I have to be honest...I wasn't holding out much hope as he doesn't do well in distracting environments. But...he did it! I'm very proud of my boy!










Lu


----------



## Liesje (Mar 4, 2007)

Yay Hunter! Jeanne is fair and honest so I'm sure it was well deserved! See you tomorrow..


----------



## 3K9Mom (Jun 12, 2006)

Oh! Hooray Lu and Hunter! 

Exciting, isn't it? Are you sending away for the patch, the collar tag... or simply hiring out skywriting that announces to all of your community, HUNTER IS A CANINE GOOD CITIZEN! ????

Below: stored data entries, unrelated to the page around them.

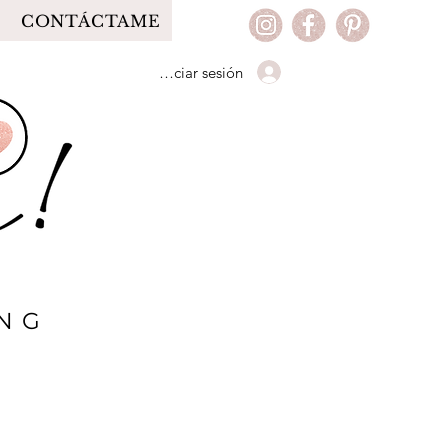
CONTÁCTAME
Iniciar sesión
ING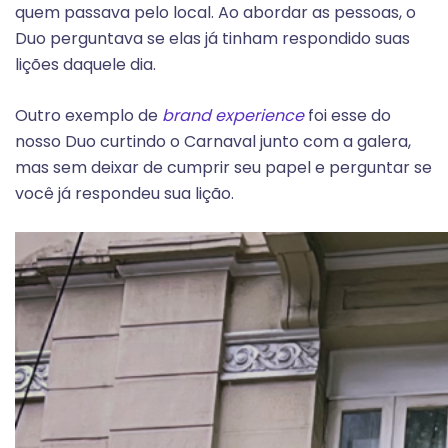
quem passava pelo local. Ao abordar as pessoas, o
Duo perguntava se elas já tinham respondido suas
lições daquele dia.
Outro exemplo de
brand experience
foi esse do
nosso Duo curtindo o Carnaval junto com a galera,
mas sem deixar de cumprir seu papel e perguntar se
você já respondeu sua lição.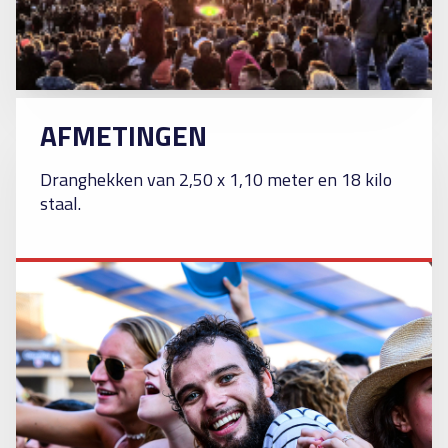
AFMETINGEN
Dranghekken van 2,50 x 1,10 meter en 18 kilo
staal.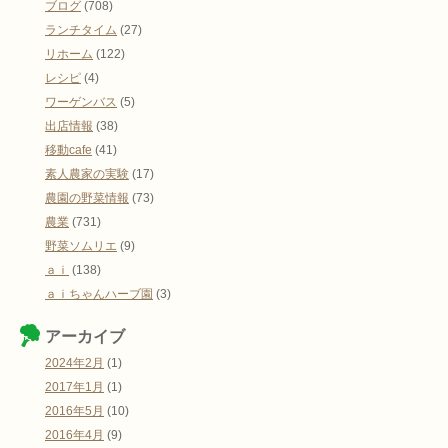
ブログ
(708)
ランチタイム
(27)
リホーム
(122)
レシピ
(4)
ワーゲンバス
(5)
出店情報
(38)
移動cafe
(41)
素人農家の実験
(17)
農園の野菜情報
(73)
農業
(731)
野菜ソムリエ
(9)
ａｉ
(138)
ａｉちゃんハーブ園
(3)
アーカイブ
2024年2月
(1)
2017年1月
(1)
2016年5月
(10)
2016年4月
(9)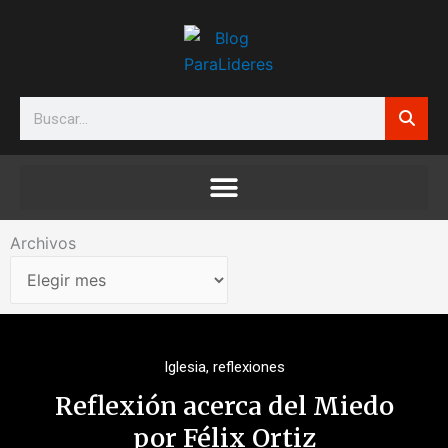
Ir
al
contenido
Search
Archivos
Archivos
Iglesia
,
reflexiones
Reflexión acerca del Miedo
por Félix Ortiz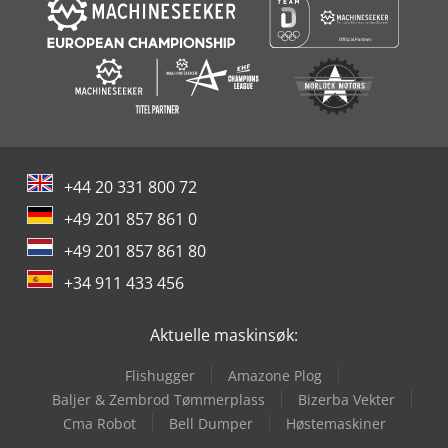
+44 20 331 800 72
+49 201 857 861 0
+49 201 857 861 80
+34 911 433 456
Aktuelle maskinsøk:
Flishugger
Amazone Plog
Baljer & Zembrod Tømmerplass
Bizerba Vekter
Cma Robot
Bell Dumper
Høstemaskiner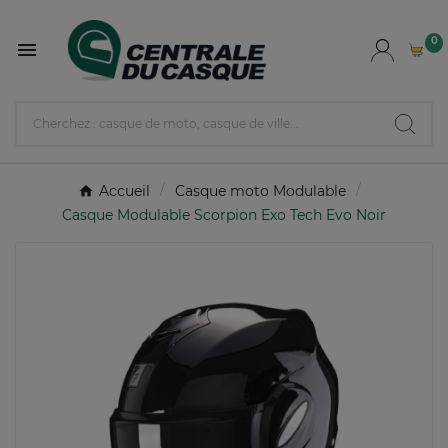
0

Accueil
Casque moto Modulable
Casque Modulable Scorpion Exo Tech Evo Noir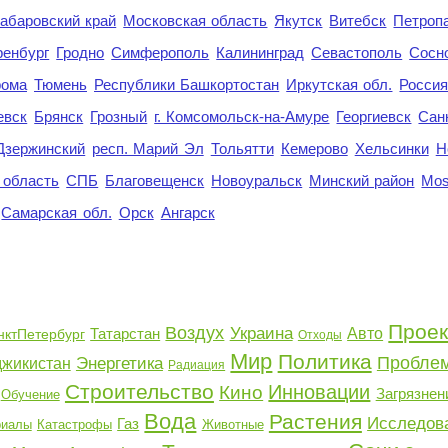
абаровский край
Московская область
Якутск
Витебск
Петроп
енбург
Гродно
Симферополь
Калининград
Севастополь
Сосн
рома
Тюмень
Республики Башкортостан
Иркутская обл.
Росси
евск
Брянск
Грозный
г. Комсомольск-на-Амуре
Георгиевск
Сан
Дзержинский
респ. Марий Эл
Тольятти
Кемерово
Хельсинки
Н
 область
СПБ
Благовещенск
Новоуральск
Минский район
Mo
Самарская обл.
Орск
Ангарск
Проек
Воздух
Украина
Татарстан
Авто
нктПетербург
Отходы
Мир
Политика
Пробле
Энергетика
джикистан
Радиация
Строительство
Инновации
Кино
Загрязнен
Обучение
Вода
Растения
Исследов
Газ
риалы
Катастрофы
Животные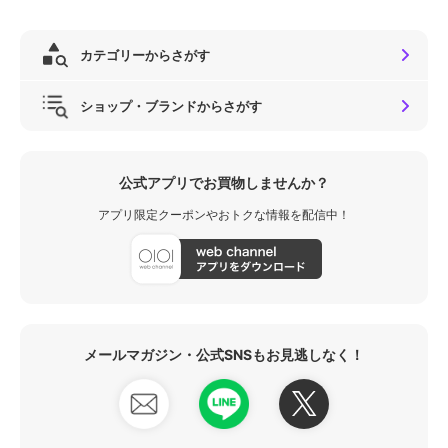
カテゴリーからさがす
ショップ・ブランドからさがす
公式アプリでお買物しませんか？
アプリ限定クーポンやおトクな情報を配信中！
メールマガジン・公式SNSもお見逃しなく！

Congratulations on a job well done!


----------



## tracyc (Feb 23, 2005)

Standing O! Good boy, Hunter! Congrats, Mom.


----------



## Kayla's Dad (Jul 2, 2007)

WTG Luanne and Hunter!


----------



## Kayos and Havoc (Oct 17, 2002)

Good for you guys!!!! Congrats!!! Sometimes I think the CGC is harder than an obedience title.


----------



## luanne (May 27, 2004)

> Originally Posted By: 3K9Momor simply hiring out skywriting that announces to all of your community, HUNTER IS A CANINE GOOD CITIZEN! ????












Hadn't thought of that but..







... I am just going to get the collar tag for now though.









It is pretty darn cool and Hunter seemed pretty proud of himself, that's for sure.









Lies, I was glad that John was there helping because Hunter got a little bouncy with the stranger petting and grooming touch stations. John said "I'm looking for biting, growling, fear, etc. I'm not intimidated by this dog at all..." All the while Hunter is on his back for belly scratches.







We both looked down and just laughed. That's my goofy boy!

Thanks everyone!

Lu


----------



## Deejays_Owner (Oct 5, 2005)




----------



## Cassidy's Mom (Mar 30, 2003)

Awesome!


----------